Lance Stroll’s arrival in Formula 1 at the start of the 2017 was a far from smooth one despite a significant private testing program being undertaken in the months leading up to his grand prix debut.

Even with older hand Felipe Massa at Williams, Stroll looked uneasy behind the wheel of the FW40 car through the opening run of races as he failed to reach the checkered flag in any of his first three starts.

The Canadian was left deflated after his first decent effort in Bahrain was cut short after a clash with Carlos Sainz Jr., calling it his “rock bottom” moment – but things would turn around on home soil.

Stroll produced a stunning fight through the field to take an excellent P9 in Canada, proving his talent seen in Formula 3 the previous year and shushing many of his critics.

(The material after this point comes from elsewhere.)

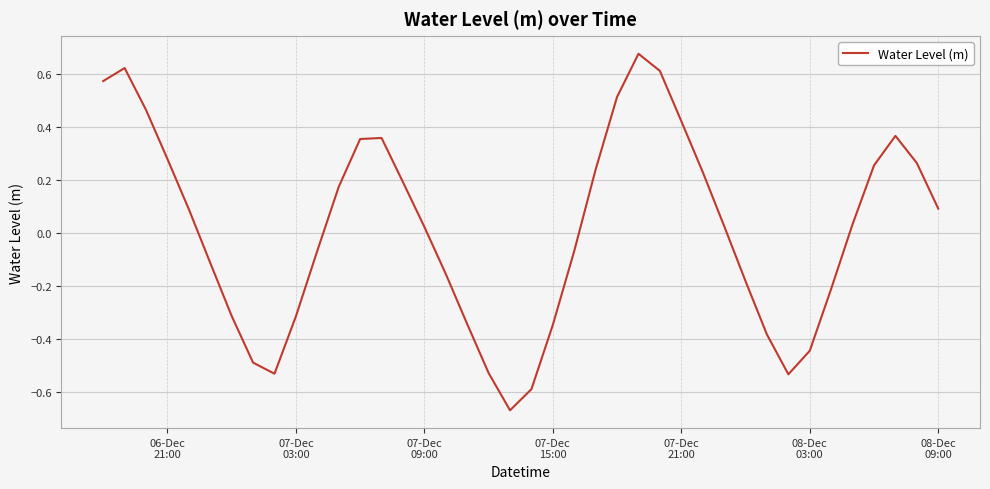

What is the difference between the maximum and minimum values?

1.3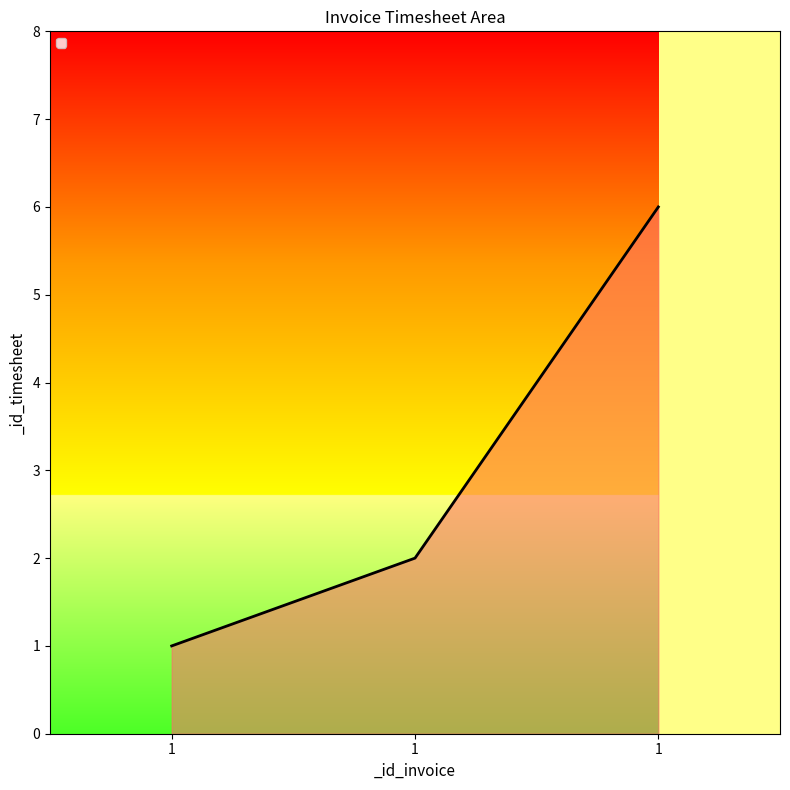

Count the number of categories in the chart.

3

Better would follow two weeks later in Baku when Stroll became the youngest rookie in F1 history to score a podium, dodging a crazy race to finish third. It would have been second had he not lost a drag race against Valtteri Bottas to the line.

Stroll’s form then fluctuated greatly. He was sublime on occasion, the best examples being Monza, when he started a remarkable P2 on the grid and ended as the top midfielder in P7, or Mexico where he took a brilliant sixth.

But there were too many weekends he was a little anonymous. Sure, Williams didn’t have the best car this year, but perhaps a little better was expected from Stroll.

2018 will be an even bigger challenge as he looks to the lead the team when a new teammate arrives – and at only 19, it is a lot to handle. Nevertheless, there are positive signs to be found; you just need to look for them a little.

Season High: Taking a shock podium in Baku after dodging chaos in front.

Season Low: A poor opening two races in Australia and China.